*Goal of the exercise*. The answer should be an exact copy of the lines from the line with "- считает Т.Жданова." through the last line of the entries, and no other lines.

Page-level text extractions:
•••

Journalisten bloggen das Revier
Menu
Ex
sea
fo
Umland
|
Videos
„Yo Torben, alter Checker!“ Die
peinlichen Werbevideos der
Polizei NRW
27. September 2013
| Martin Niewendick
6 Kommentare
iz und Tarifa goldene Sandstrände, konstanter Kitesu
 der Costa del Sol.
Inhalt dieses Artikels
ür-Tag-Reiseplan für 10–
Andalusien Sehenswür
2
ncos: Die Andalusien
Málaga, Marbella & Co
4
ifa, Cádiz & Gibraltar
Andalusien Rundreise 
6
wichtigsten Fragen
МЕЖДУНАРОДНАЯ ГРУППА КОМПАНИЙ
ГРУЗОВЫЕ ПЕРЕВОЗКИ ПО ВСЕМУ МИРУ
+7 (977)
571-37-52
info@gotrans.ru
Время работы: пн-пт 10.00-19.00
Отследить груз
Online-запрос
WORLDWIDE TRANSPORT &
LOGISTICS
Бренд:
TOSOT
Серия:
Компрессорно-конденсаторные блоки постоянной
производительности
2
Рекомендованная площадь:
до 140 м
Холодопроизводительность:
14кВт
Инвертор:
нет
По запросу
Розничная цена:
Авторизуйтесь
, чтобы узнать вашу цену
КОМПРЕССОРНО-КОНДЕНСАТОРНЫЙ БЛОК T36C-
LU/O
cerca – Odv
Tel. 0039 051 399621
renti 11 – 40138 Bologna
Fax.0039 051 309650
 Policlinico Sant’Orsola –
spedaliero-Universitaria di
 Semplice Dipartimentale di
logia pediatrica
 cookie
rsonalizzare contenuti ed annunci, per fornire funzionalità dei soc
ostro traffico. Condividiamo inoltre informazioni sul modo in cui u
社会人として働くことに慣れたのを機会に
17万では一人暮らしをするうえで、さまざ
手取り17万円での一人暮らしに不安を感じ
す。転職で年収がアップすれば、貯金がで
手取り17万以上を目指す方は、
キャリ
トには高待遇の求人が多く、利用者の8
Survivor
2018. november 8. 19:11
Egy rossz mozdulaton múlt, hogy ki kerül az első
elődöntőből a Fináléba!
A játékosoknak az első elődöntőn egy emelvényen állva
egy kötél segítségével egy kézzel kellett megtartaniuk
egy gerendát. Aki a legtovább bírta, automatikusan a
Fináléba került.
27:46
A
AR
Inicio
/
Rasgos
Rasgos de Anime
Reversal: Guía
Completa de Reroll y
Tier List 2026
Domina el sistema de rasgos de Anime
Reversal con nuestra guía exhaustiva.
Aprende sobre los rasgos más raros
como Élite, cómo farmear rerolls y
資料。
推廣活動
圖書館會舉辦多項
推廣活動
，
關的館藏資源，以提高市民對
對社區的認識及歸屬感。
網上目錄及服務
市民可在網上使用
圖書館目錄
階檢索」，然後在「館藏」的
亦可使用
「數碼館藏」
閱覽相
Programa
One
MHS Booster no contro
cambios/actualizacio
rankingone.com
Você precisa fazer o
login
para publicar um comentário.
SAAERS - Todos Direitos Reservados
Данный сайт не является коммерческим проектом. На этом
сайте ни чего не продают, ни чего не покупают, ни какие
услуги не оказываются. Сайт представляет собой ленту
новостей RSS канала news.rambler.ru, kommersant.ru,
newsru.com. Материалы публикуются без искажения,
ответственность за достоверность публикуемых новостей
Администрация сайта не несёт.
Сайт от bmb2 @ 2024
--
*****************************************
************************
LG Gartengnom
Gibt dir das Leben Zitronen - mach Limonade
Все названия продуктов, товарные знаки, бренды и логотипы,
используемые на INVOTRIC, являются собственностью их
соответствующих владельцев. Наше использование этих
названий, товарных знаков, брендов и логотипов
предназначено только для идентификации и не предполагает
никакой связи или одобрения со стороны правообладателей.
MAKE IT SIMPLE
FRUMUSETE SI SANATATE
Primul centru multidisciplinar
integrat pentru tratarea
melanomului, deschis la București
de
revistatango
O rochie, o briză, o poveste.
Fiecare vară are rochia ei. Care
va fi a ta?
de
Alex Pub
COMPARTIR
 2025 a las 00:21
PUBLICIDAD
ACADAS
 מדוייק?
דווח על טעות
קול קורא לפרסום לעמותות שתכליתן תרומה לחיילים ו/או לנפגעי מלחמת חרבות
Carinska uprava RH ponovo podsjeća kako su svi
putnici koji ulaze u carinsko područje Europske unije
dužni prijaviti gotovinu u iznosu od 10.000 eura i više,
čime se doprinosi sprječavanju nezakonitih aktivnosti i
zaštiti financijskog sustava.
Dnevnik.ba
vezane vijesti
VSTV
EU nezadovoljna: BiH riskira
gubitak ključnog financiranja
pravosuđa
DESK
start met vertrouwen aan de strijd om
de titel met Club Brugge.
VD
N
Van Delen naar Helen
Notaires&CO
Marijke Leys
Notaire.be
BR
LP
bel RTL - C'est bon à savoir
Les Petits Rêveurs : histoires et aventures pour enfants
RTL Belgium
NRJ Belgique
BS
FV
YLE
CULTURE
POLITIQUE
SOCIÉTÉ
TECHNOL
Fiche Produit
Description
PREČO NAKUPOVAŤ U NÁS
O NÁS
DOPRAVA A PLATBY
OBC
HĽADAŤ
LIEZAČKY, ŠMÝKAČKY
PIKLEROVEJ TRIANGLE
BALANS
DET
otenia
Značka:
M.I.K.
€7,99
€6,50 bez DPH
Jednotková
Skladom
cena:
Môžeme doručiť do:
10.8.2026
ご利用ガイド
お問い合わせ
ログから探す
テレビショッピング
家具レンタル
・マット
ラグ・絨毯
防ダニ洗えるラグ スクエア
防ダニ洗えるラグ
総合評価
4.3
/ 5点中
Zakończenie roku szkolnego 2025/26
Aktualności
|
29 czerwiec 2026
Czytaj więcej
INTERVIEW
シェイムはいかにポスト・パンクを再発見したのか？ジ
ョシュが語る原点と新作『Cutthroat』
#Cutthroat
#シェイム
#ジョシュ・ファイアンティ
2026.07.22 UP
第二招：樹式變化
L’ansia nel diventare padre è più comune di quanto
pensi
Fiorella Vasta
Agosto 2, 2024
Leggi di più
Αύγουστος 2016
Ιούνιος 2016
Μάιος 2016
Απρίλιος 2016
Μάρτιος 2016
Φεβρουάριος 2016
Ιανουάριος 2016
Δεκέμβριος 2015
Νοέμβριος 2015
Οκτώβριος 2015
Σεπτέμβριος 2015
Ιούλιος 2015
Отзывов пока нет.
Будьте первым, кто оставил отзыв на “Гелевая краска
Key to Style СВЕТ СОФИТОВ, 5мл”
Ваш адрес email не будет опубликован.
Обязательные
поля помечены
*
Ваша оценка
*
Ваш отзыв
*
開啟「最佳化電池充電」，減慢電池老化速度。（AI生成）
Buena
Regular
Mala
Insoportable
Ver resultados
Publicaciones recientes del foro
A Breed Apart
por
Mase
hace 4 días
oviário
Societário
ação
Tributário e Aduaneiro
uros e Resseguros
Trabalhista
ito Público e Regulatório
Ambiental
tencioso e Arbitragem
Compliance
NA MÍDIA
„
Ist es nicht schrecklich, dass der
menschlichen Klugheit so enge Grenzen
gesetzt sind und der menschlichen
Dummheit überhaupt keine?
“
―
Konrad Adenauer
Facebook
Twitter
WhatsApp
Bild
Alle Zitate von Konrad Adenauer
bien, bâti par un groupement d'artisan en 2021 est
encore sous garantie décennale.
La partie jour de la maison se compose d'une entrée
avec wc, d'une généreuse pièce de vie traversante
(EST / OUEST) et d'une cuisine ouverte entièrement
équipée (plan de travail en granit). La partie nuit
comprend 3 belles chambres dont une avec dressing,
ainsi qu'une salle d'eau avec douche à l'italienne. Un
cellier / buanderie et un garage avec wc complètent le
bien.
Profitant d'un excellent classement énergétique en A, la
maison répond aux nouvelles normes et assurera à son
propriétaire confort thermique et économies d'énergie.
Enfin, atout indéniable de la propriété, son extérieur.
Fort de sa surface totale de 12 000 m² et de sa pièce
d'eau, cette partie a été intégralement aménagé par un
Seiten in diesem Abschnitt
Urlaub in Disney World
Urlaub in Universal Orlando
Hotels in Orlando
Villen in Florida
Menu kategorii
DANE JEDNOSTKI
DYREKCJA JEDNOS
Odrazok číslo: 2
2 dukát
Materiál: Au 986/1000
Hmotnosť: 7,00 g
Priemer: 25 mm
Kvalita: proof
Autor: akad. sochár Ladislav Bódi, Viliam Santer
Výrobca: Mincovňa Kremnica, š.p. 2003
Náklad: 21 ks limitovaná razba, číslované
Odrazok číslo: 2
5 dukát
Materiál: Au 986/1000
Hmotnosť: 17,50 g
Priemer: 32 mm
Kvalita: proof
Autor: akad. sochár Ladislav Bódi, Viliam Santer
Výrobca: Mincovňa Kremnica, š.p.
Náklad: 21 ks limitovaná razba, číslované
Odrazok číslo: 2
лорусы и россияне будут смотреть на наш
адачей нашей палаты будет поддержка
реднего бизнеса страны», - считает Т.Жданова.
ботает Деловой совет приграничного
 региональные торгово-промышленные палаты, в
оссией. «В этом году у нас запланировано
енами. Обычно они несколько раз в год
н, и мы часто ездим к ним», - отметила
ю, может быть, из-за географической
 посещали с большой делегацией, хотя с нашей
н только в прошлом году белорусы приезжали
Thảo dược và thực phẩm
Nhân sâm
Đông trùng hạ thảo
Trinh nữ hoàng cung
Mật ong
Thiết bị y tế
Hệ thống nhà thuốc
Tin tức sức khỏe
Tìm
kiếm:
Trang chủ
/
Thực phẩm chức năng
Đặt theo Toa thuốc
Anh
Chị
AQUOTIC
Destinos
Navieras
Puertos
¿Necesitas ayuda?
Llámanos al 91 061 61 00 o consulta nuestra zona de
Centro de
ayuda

•••

*Answer to this task*.
реднего бизнеса страны», - считает Т.Жданова.
ботает Деловой совет приграничного
 региональные торгово-промышленные палаты, в
оссией. «В этом году у нас запланировано
енами. Обычно они несколько раз в год
н, и мы часто ездим к ним», - отметила
ю, может быть, из-за географической
 посещали с большой делегацией, хотя с нашей
н только в прошлом году белорусы приезжали
Thảo dược và thực phẩm
Nhân sâm
Đông trùng hạ thảo
Trinh nữ hoàng cung
Mật ong
Thiết bị y tế
Hệ thống nhà thuốc
Tin tức sức khỏe
Tìm
kiếm:
Trang chủ
/
Thực phẩm chức năng
Đặt theo Toa thuốc
Anh
Chị
AQUOTIC
Destinos
Navieras
Puertos
¿Necesitas ayuda?
Llámanos al 91 061 61 00 o consulta nuestra zona de
Centro de
ayuda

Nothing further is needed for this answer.